EXERCISE REQUIREMENTS>
A: In the hairpin thread, copy out the passage that begins at the words "## DACSIGNS (Aug" and stops after "(Mar 20, 2002)", substituting "practice laps" for "trigger time".
B: Using the hairpin thread, decide whether each statement below agrees with it. Answer yes or no for each, quoting the words that decide it.
(i) 22tall ran cars from tjets through Wizzard P2Es on Tomy hairpin curves without problems.
(ii) AfxToo says the Tomy 3" hairpin is in scale with the real Monaco turn.
(iii) ParkRNDL has personally tried running Tjets through a Tomy hairpin.
C: Answer these questions from the hairpin thread.
(i) What is coach61 building around the bottom of the table?
(ii) Which cars does DACSIGNS find harder to drive through the turns than t-jets?
(iii) Which curves does AfxToo suggest using to model the hairpin?
EXCERPT: Begin
# 3.5 hairpin



## coach61 (Sep 6, 2004)

Hi Those that Know my every question..lol..

I have been designing the new track and was thinking of modeling the hairpin at Monaco. but I recall seeing somewhere that some cars can not negotiate the tomy hairpin.? which cars are they? I may not even care.. lol...
The table design is taking a lot longer then I thought between Doc visits and trying to build bookshelves around the bottom for catalogs ( I write and need to have them for refrence.) any help on the hairpin would be appreciated..

Dave


----------



## 22tall (Jul 28, 2002)

I have run everything from tjets through Wizzard P2Es on my track when I had Tomy hairpin curves and had no problems. It just takes a little practice to get the speed right.


----------



## DACSIGNS (Aug 18, 2004)

Never seen 3 1/2" radius turns before. We crash with conviction very well with 6" turns. Magnetic cars seem harder to drive thru them than t-jets, maybe because fo a false sense of security because of the downforce. No wait I bet its because I cant see the damn things! I'm sure if ya build it youll get used to drivin any thing on it so build what ya want. It just takes trigger time. Have fun with yer project.-Circle Track DAC


----------



## ParkRNDL (Mar 20, 2002)

Dac, here's what a Tomy hairpin looks like:

http://cgi.ebay.com/ws/eBayISAPI.dll?ViewItem&item=5921901315

I've heard Tjets can be a little challenging to get through them, but never tried it myself...

--rick


----------



## AfxToo (Aug 29, 2003)

I'd consider modeling the hairpin using the readily available 6" curves. At least try the 3" hairpin out before you commit to using it on your layout. The scale of the Tomy 3" hairpin turn is much smaller and tighter than the real Monaco turn relative to the scale of the cars. Even 6" curves are out of scale but are acceptable. If you use your track for organized racing or honing your driving skills for organized racing you'll probably want to stay away from the specialty track sections. But if you're playing around for fun and entertainment you can do whatever you want and go for it. But you may still change your mind after the 438th time you have to retrieve a car that flies off the 3" hairpin or slides down a high banked curve.


----------



## tjd241 (Jan 25, 2004)
EXCERPT: End
RECORD SET: Begin
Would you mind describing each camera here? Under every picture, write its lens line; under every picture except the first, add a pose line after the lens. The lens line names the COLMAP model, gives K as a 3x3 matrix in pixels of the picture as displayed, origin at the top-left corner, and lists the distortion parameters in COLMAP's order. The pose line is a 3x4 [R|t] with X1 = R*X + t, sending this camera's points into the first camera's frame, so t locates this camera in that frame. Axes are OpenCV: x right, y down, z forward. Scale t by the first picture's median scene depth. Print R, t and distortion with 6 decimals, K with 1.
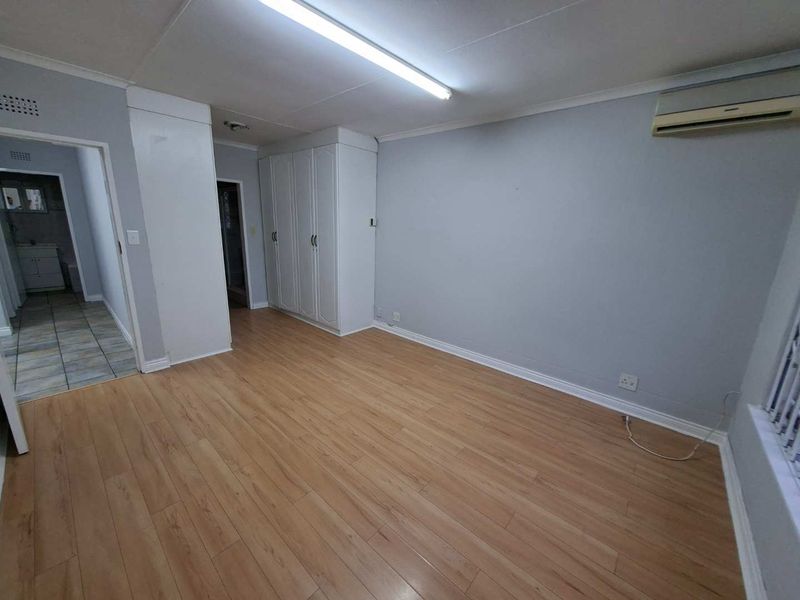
lens RADIAL K [[315.1, 0, 404.8], [0, 315.1, 298.5], [0, 0, 1]] dist [0.000827, -0.000008]
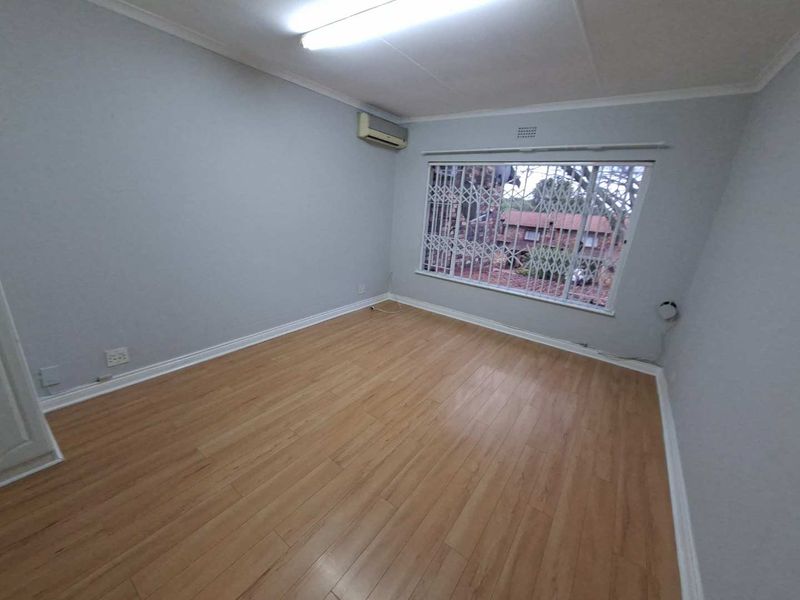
lens RADIAL K [[315.1, 0, 404.8], [0, 315.1, 298.5], [0, 0, 1]] dist [0.000827, -0.000008]
pose [[-0.096311, -0.338370, 0.936072, -0.748385], [0.156312, 0.923633, 0.349956, -0.201018], [-0.983001, 0.180024, -0.036065, 0.703012]]
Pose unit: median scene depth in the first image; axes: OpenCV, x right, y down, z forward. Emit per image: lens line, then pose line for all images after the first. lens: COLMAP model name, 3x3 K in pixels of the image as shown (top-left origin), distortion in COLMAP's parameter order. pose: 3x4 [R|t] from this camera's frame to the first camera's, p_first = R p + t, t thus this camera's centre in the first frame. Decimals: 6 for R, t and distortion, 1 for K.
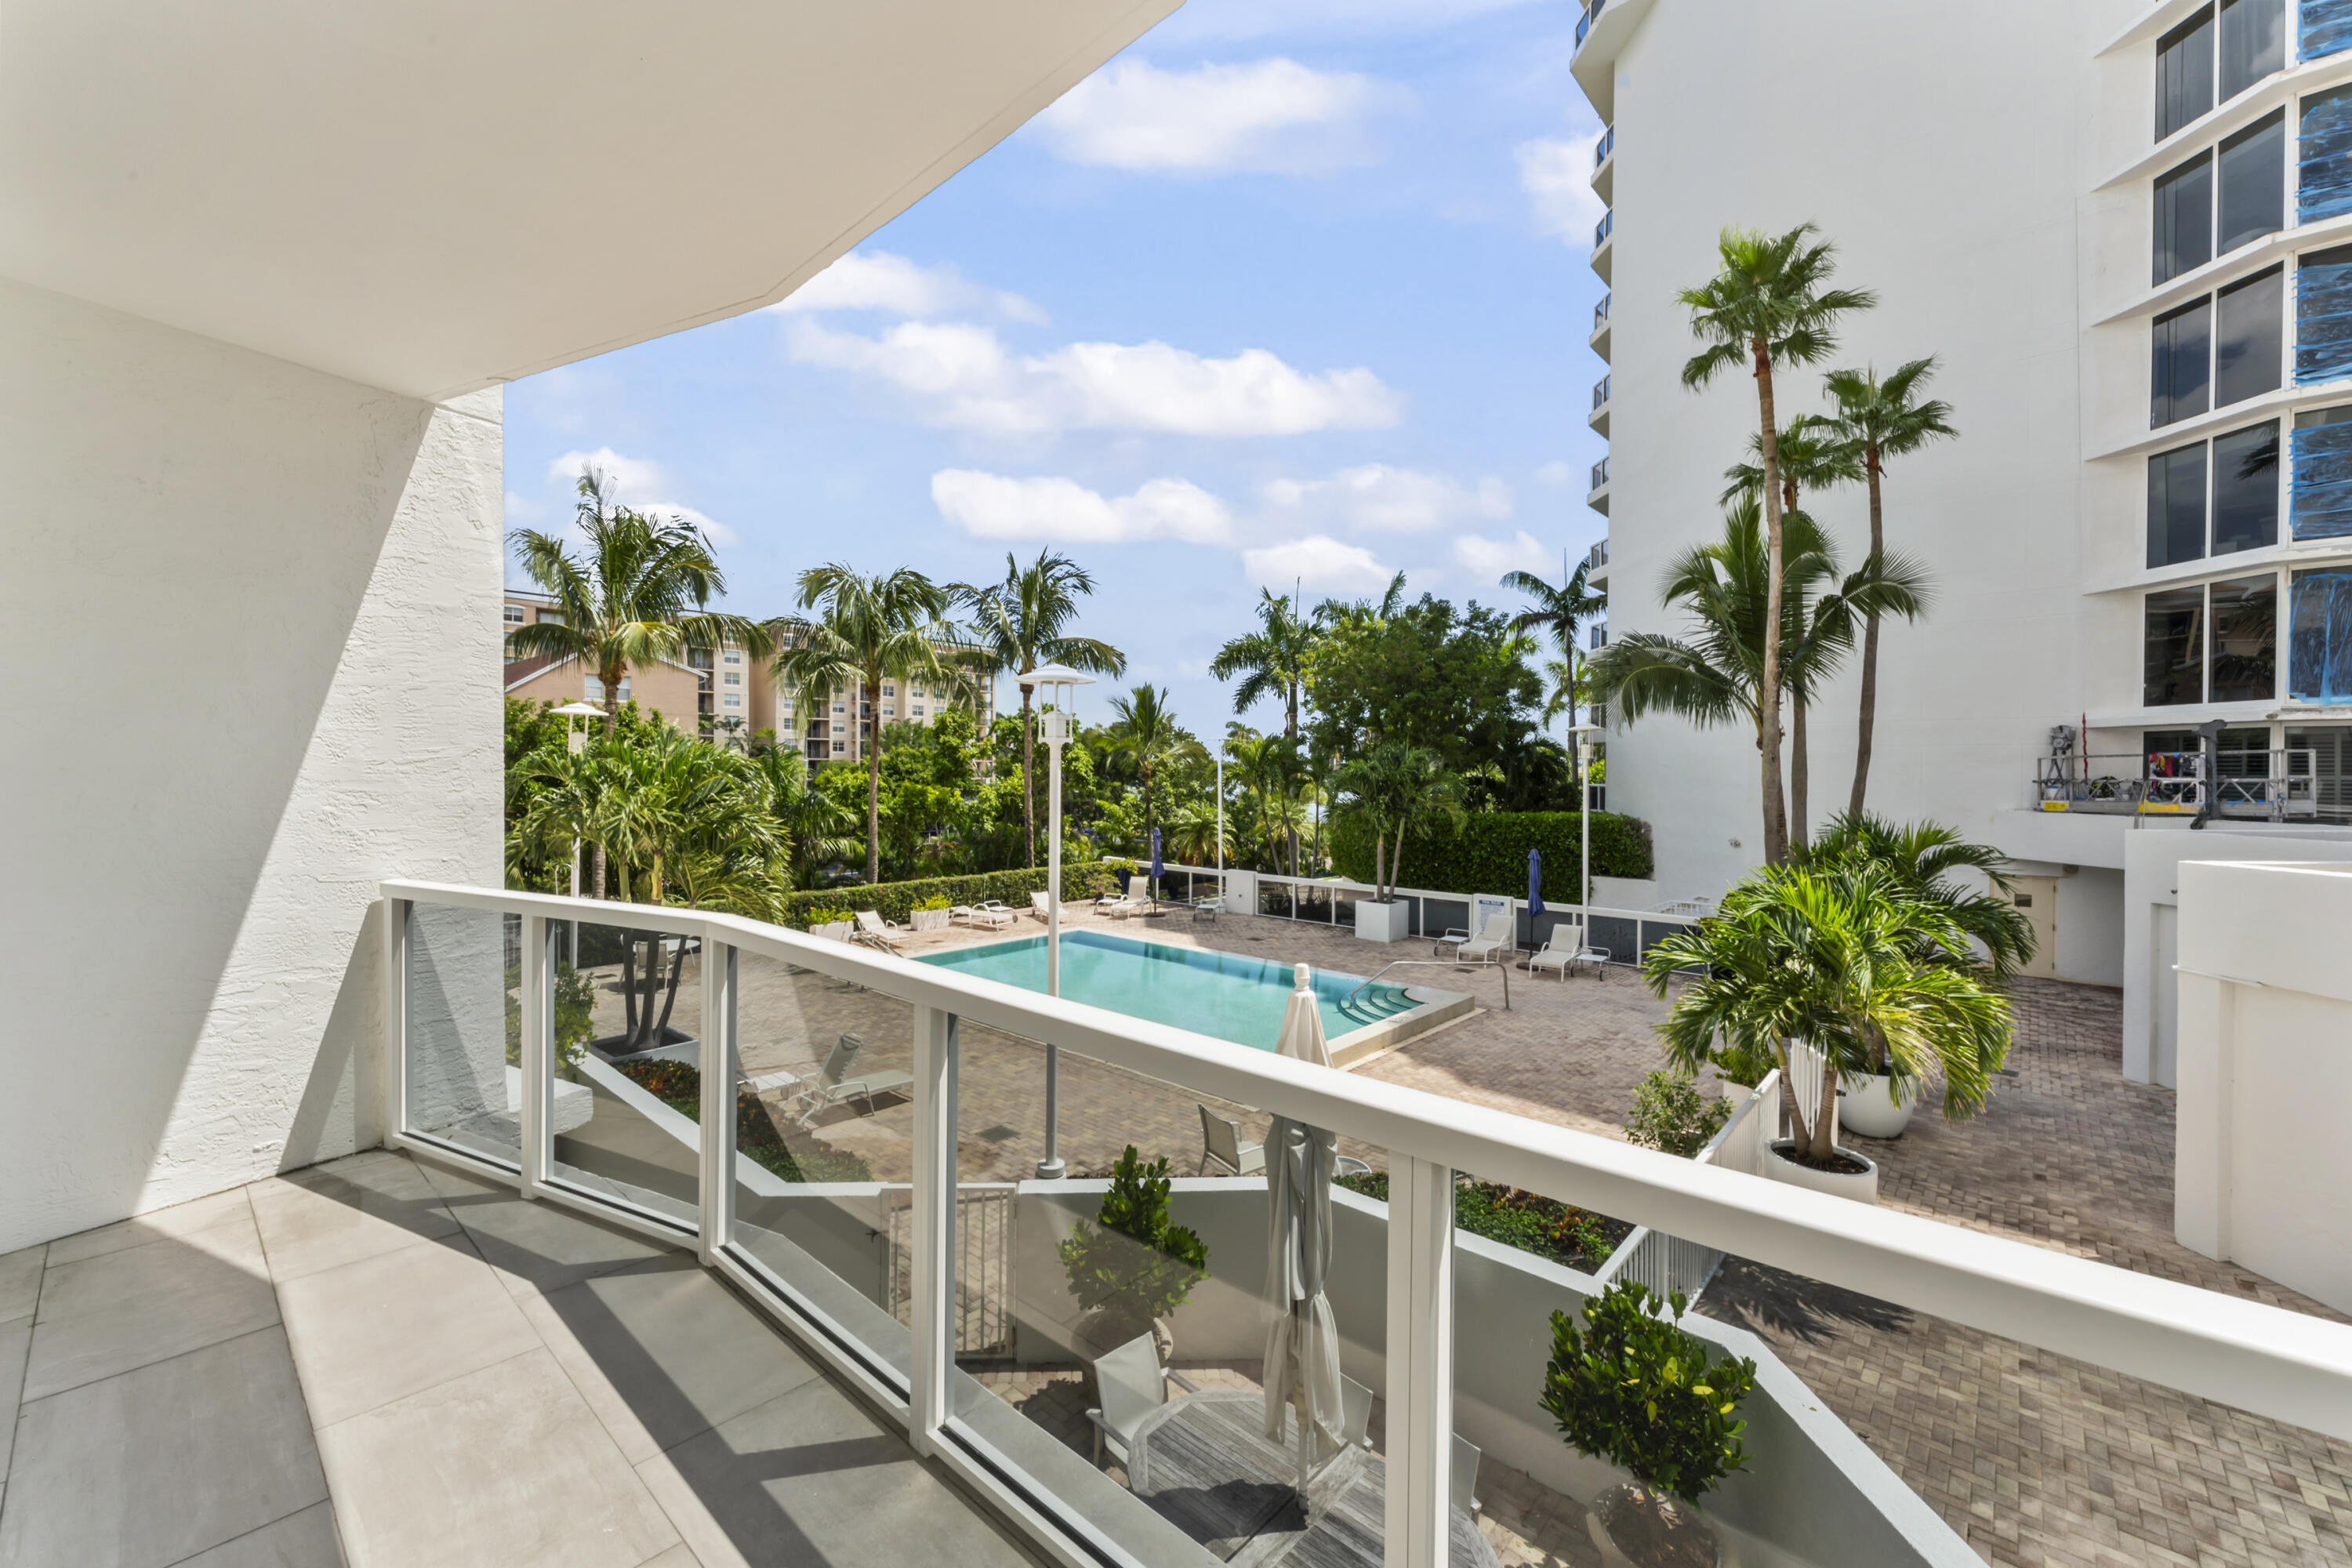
RECORD SET: End
ANSWERS GIVEN>
A:
## DACSIGNS (Aug 18, 2004)

Never seen 3 1/2" radius turns before. We crash with conviction very well with 6" turns. Magnetic cars seem harder to drive thru them than t-jets, maybe because fo a false sense of security because of the downforce. No wait I bet its because I cant see the damn things! I'm sure if ya build it youll get used to drivin any thing on it so build what ya want. It just takes practice laps. Have fun with yer project.-Circle Track DAC


----------



## ParkRNDL (Mar 20, 2002)

B:
(i) Yes: "I have run everything from tjets through Wizzard P2Es on my track when I had Tomy hairpin curves and had no problems."
(ii) No: "The scale of the Tomy 3" hairpin turn is much smaller and tighter than the real Monaco turn relative to the scale of the cars."
(iii) No: "I've heard Tjets can be a little challenging to get through them, but never tried it myself..."

C:
(i) Bookshelves for catalogs.
(ii) Magnetic cars.
(iii) The readily available 6" curves.